GIVEN TEXT:
----
Emojis are everywhere – and that includes your evidence.
What is an emoji? It is a small digital image or icon used to express and idea or an emotion. They are much like emoticons, but emoji are actual pictures instead of typographics. Originally meaning pictograph, the word emoji comes from Japanese (絵, “picture”) + moji (文字, “character”); the resemblance to the English words emotion and emoticon is purely coincidental. The ISO 15924 script code for emoji is Zsye
.
Preston Farley, a Special Investigator with the Federal Aviation Administration (FAA), believes “emoji will emerge as a prominent form of communication sooner rather than later,” and that there are potential ramifications for digital forensics examiners and investigators when it comes to analyzing and testifying about emoji.
Presenting at the Techno Security and Digital Investigations conference in Myrtle Beach in June 2019, Farley explained that emoji present two distinct challenges.
First, like all language, emoji can complicate communication. The recipient of a text with an emoji may not interpret it the way the sender intended. If that can happen between two people, then it can happen between the investigators, attorneys, judges, and jurors responsible for determining guilt or innocence in a trial.
Second, emoji in digital evidence can present additional, more technical complications for forensic examiners. Forensic tools don’t always render the emoji in question, or depending on the acquisition device, may not render them in the way the sender viewed them when choosing them.
At that point, Farley said, interpretation can end up being a matter of one witness’ word against another’s. Currently no legal documentation exists to help judges and juries interpret emoji. Some judges may strike emoji evidence entirely, refusing to allow it to be considered alongside other communication. And no scientific standards exist for the collection or analysis of emoji relative to other forms of digital communication.
----
MATERIAL FOR THE TASK:
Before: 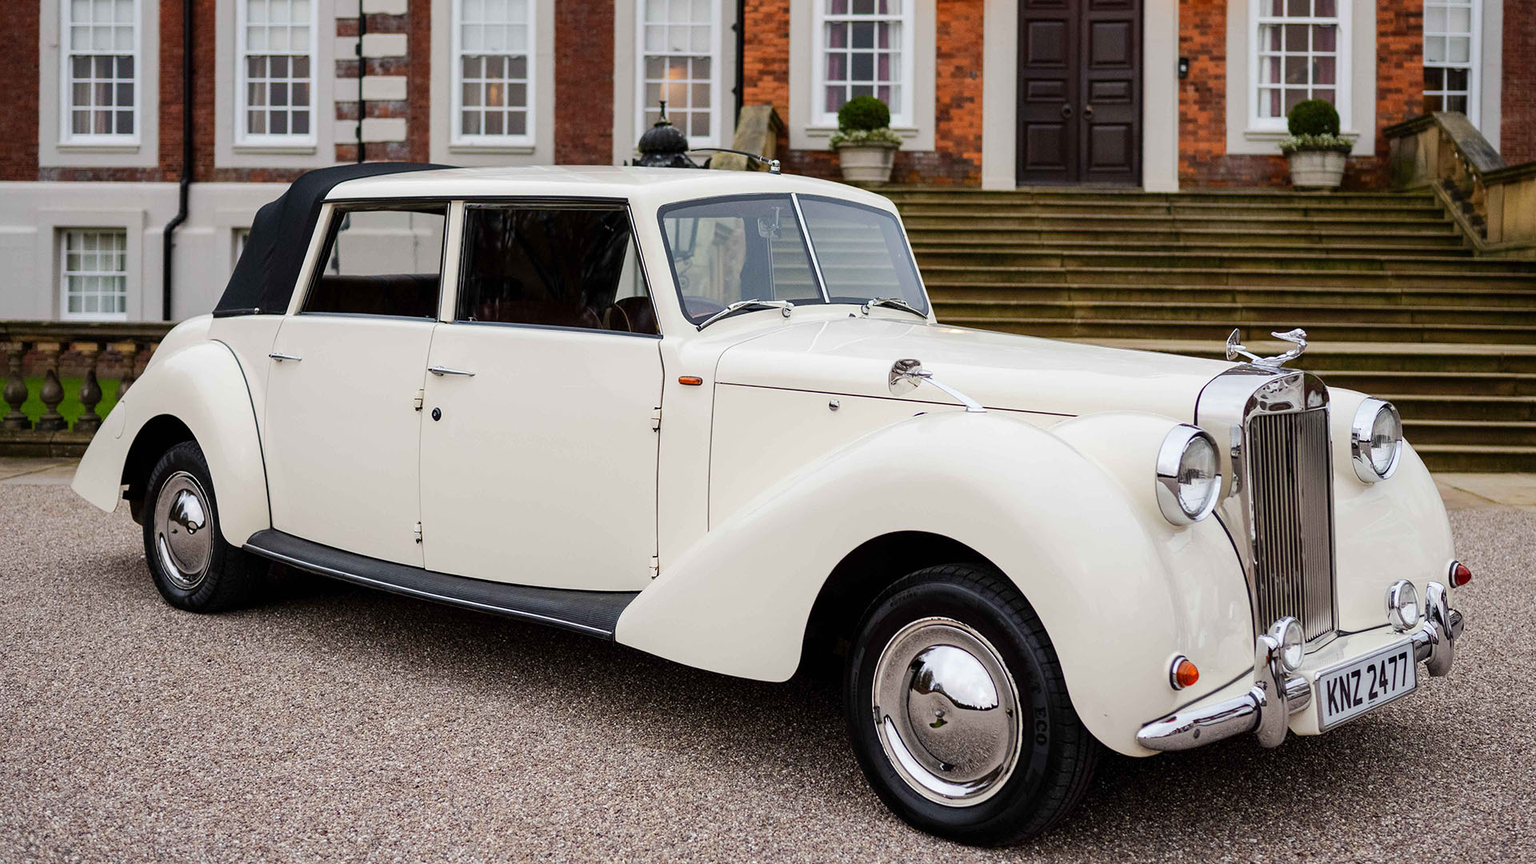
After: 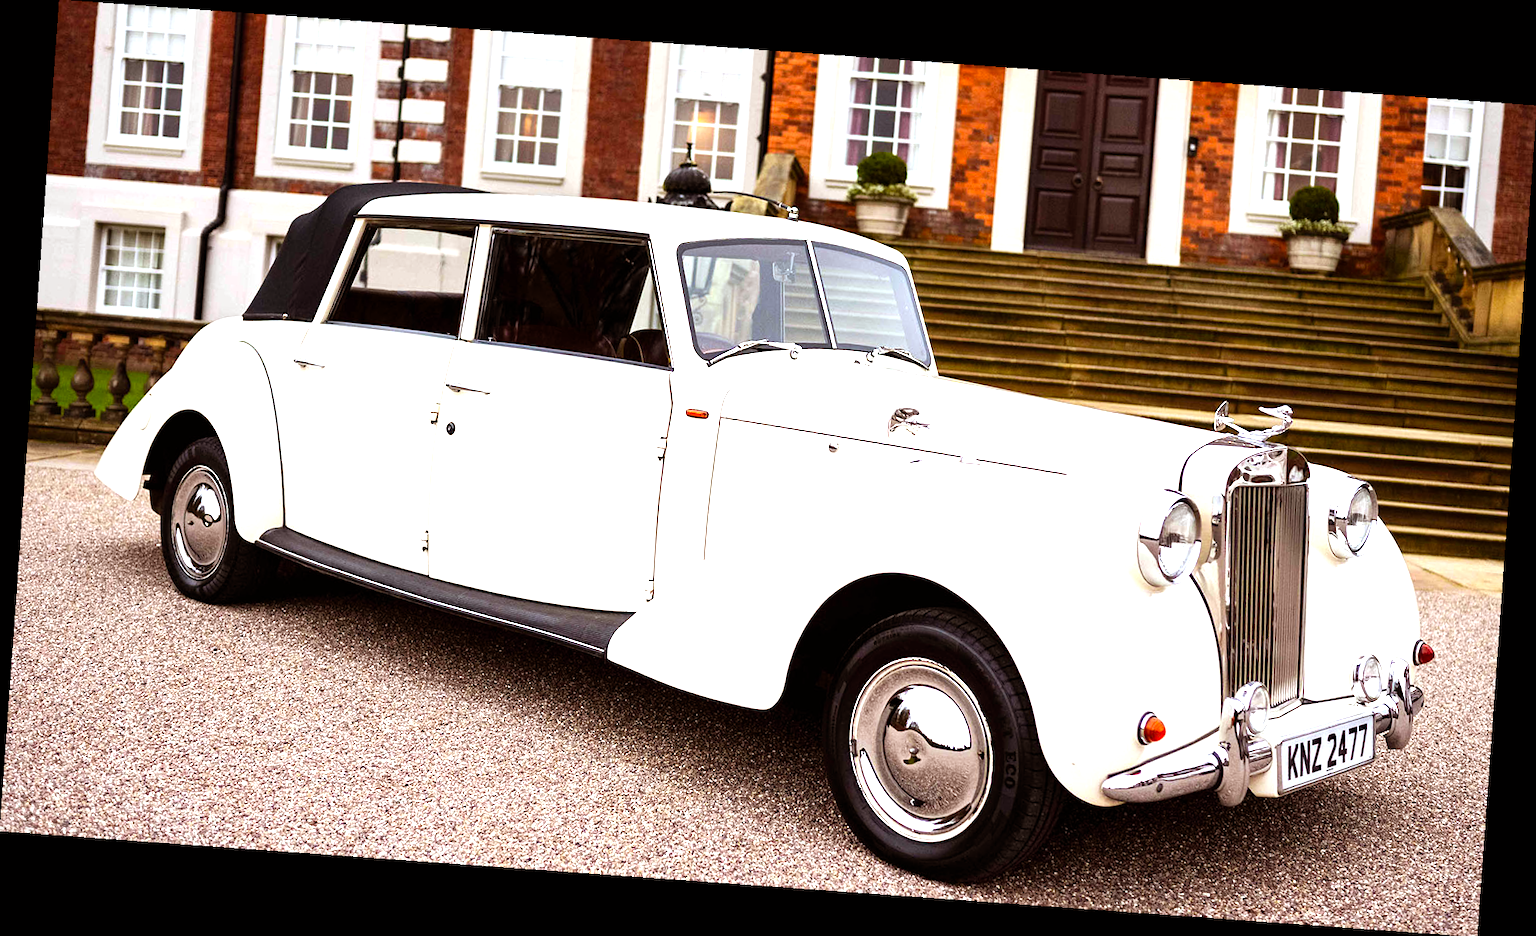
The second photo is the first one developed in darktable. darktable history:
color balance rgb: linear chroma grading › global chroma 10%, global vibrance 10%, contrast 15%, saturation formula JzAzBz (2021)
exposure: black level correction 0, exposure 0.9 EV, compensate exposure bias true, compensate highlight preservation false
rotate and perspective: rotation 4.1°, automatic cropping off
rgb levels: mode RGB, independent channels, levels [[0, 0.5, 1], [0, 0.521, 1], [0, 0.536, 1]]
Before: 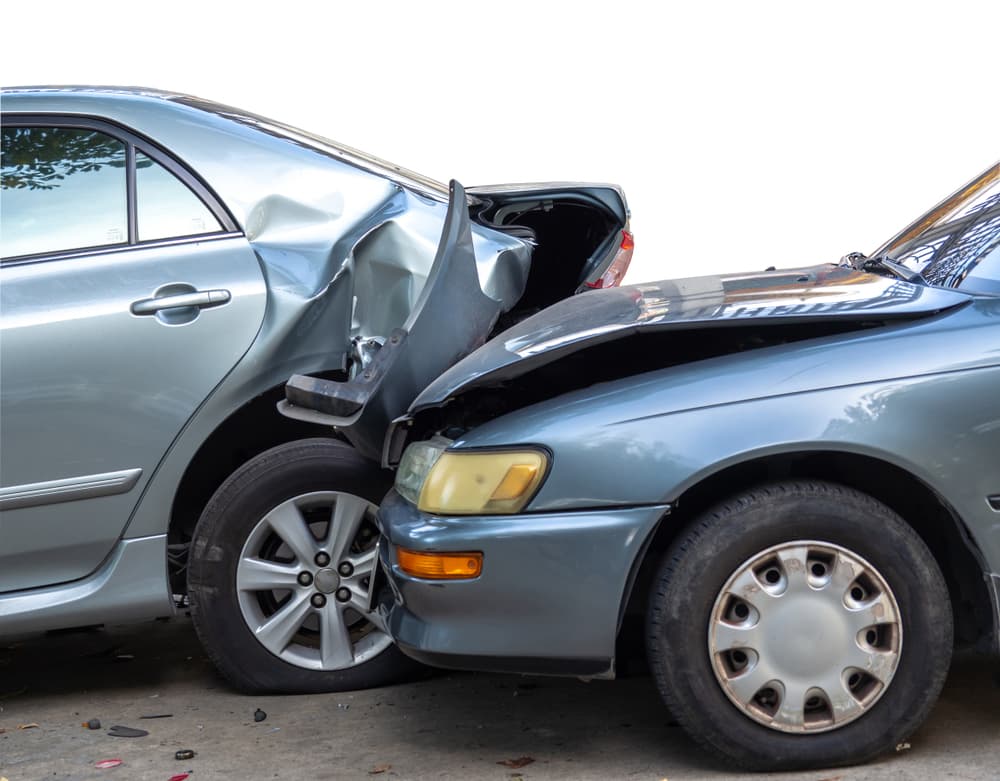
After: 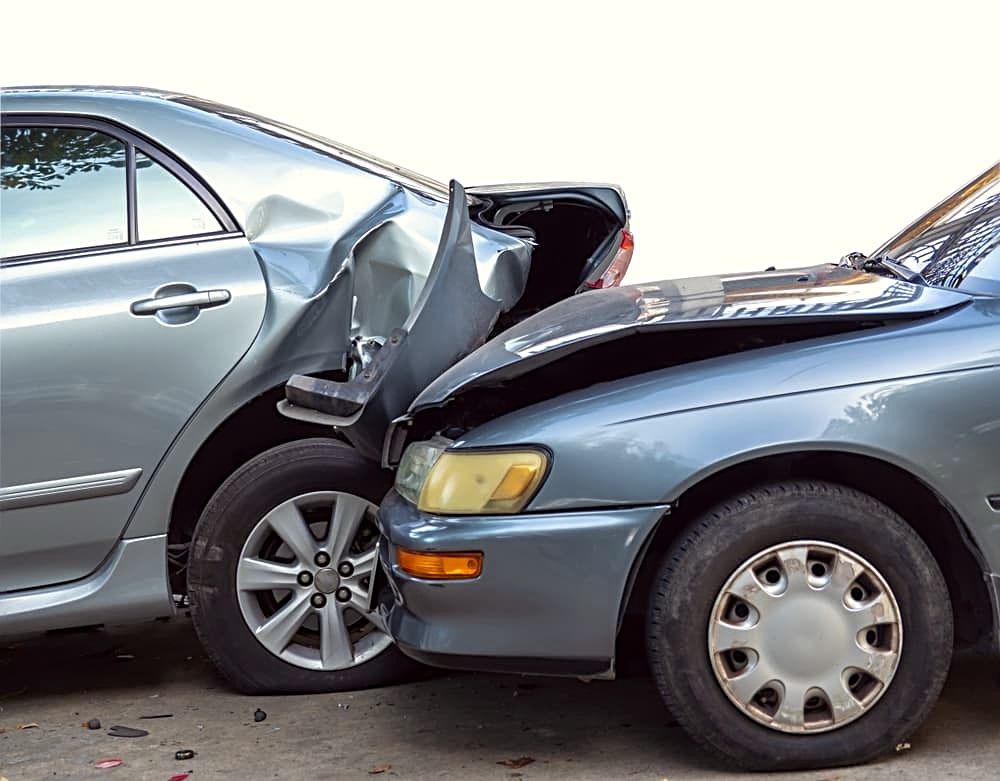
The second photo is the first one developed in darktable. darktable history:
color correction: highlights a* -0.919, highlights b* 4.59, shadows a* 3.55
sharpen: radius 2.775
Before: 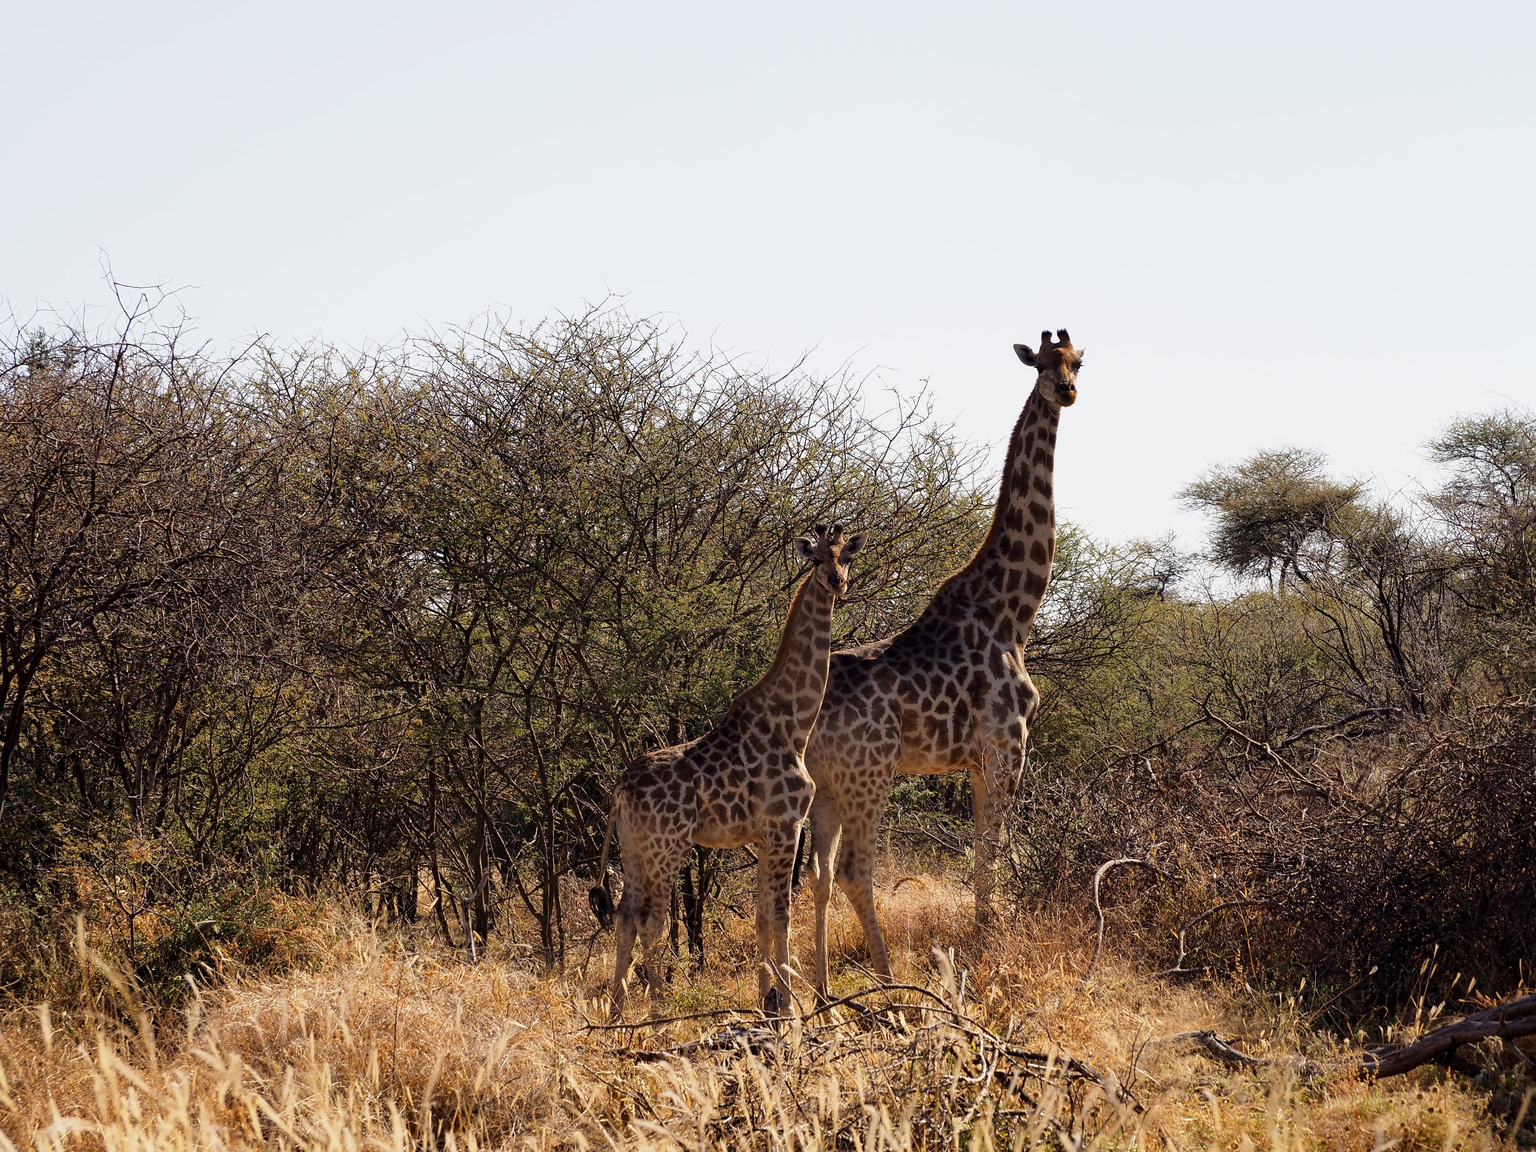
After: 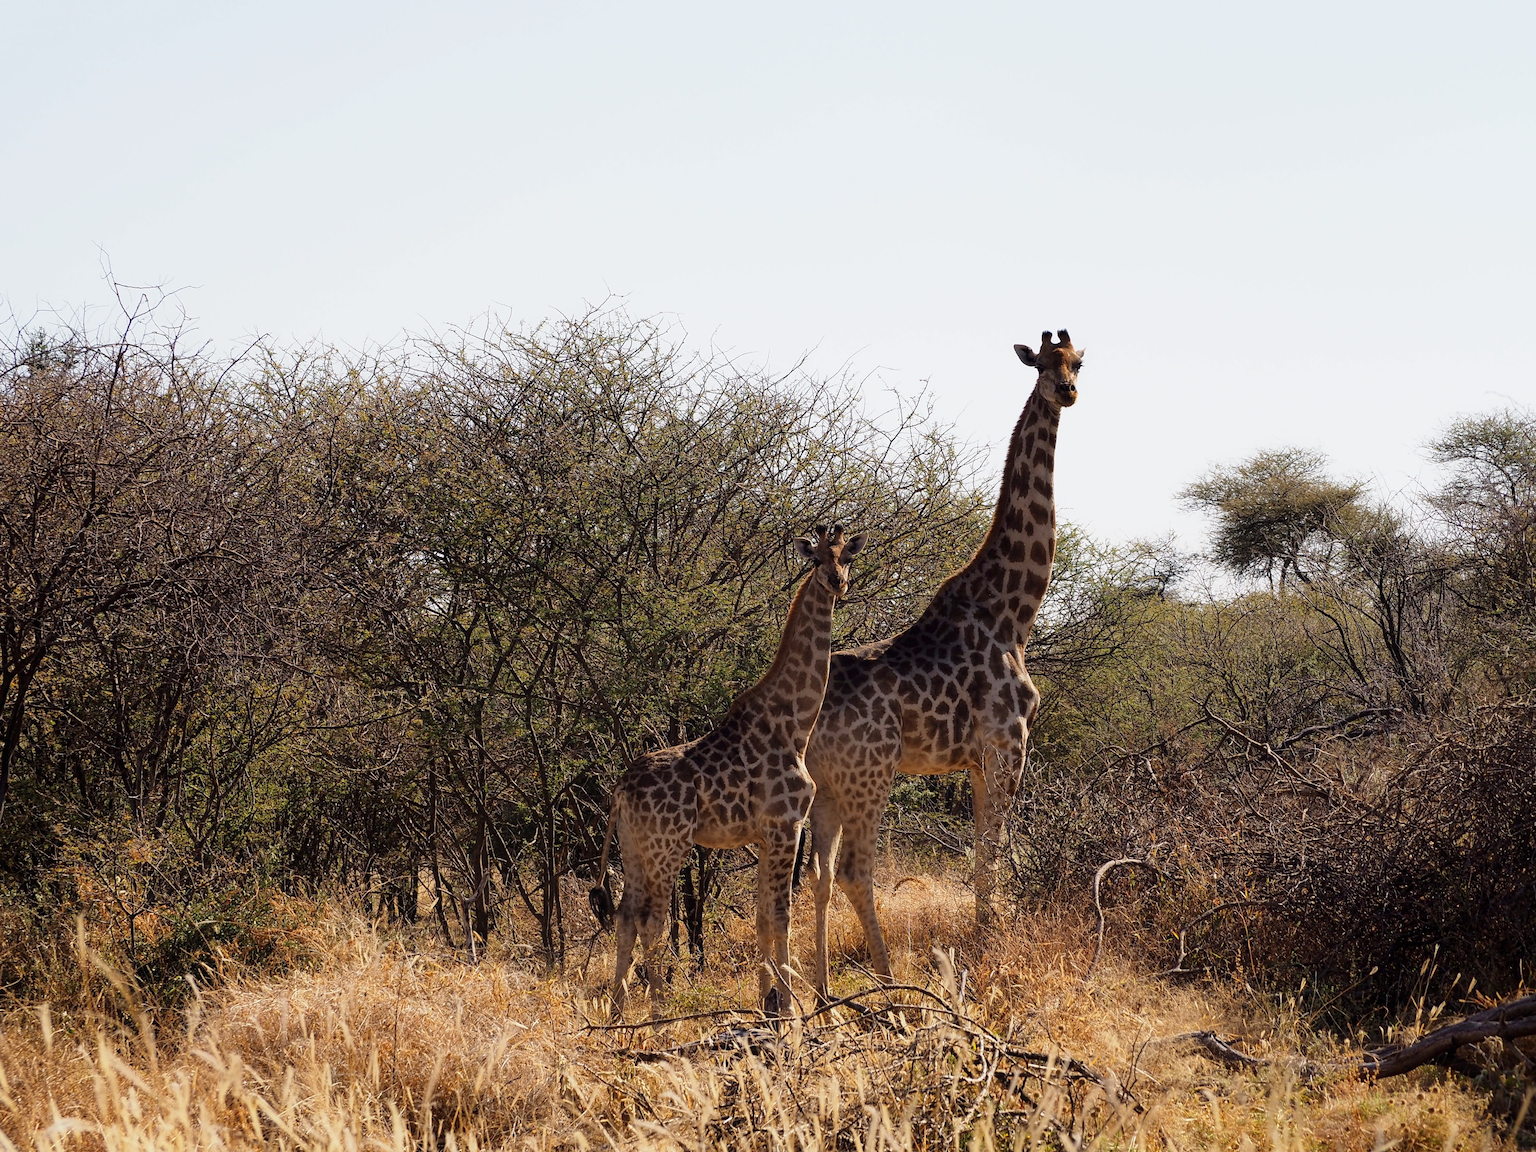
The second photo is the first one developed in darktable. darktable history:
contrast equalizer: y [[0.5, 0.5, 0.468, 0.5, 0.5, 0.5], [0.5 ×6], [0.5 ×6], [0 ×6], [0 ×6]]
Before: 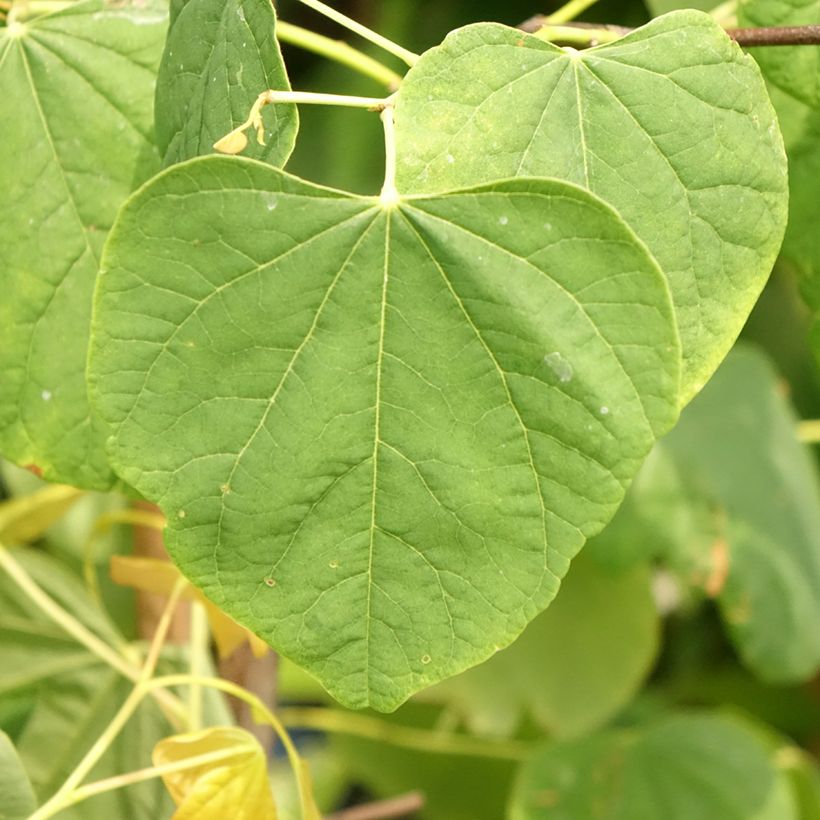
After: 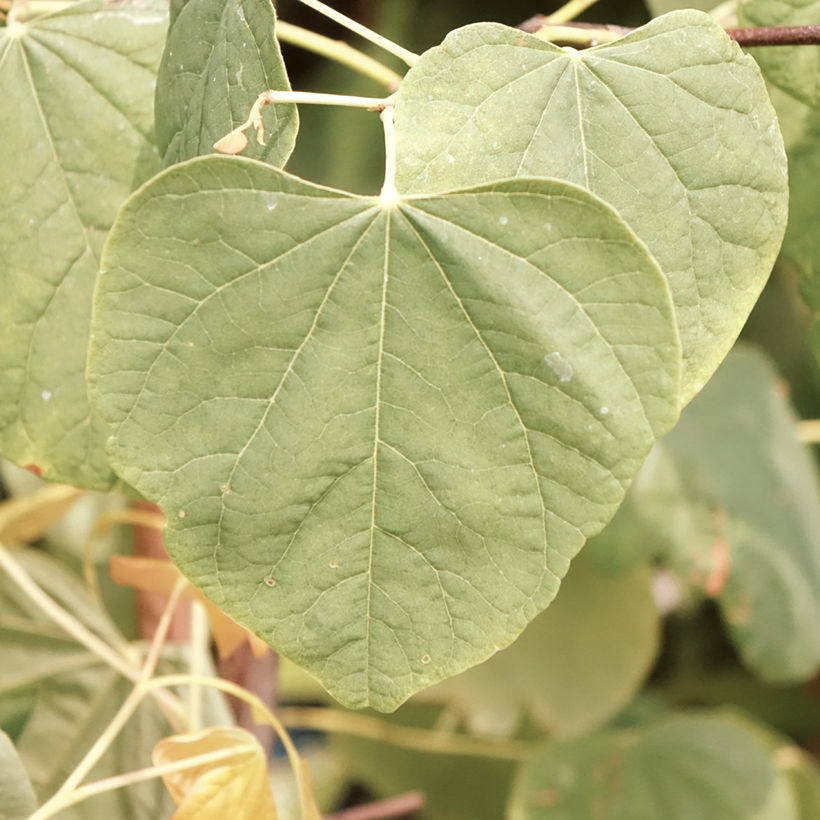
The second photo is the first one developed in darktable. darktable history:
----
DIRECTIVE 1: In the emoji article, where did Preston Farley present in June 2019?
DIRECTIVE 2: Reproduce the darktable before-and-after rows word for word, leaving out the pictures.
The rows are unrelated to the emoji article.

CORRECT OUTPUT 1: At the Techno Security and Digital Investigations conference in Myrtle Beach.

CORRECT OUTPUT 2:
Before: 
After: 
The second photo is the first one developed in darktable. darktable history:
color balance rgb: linear chroma grading › global chroma 10%, global vibrance 10%, contrast 15%, saturation formula JzAzBz (2021)
exposure: black level correction 0, exposure 0.9 EV, compensate exposure bias true, compensate highlight preservation false
rotate and perspective: rotation 4.1°, automatic cropping off
rgb levels: mode RGB, independent channels, levels [[0, 0.5, 1], [0, 0.521, 1], [0, 0.536, 1]]
Before: 
After: 
The second photo is the first one developed in darktable. darktable history:
color correction: highlights a* -0.919, highlights b* 4.59, shadows a* 3.55
sharpen: radius 2.775
Before: 
After: 
The second photo is the first one developed in darktable. darktable history:
contrast equalizer: y [[0.5, 0.5, 0.468, 0.5, 0.5, 0.5], [0.5 ×6], [0.5 ×6], [0 ×6], [0 ×6]]
Before: 
After: 
The second photo is the first one developed in darktable. darktable history:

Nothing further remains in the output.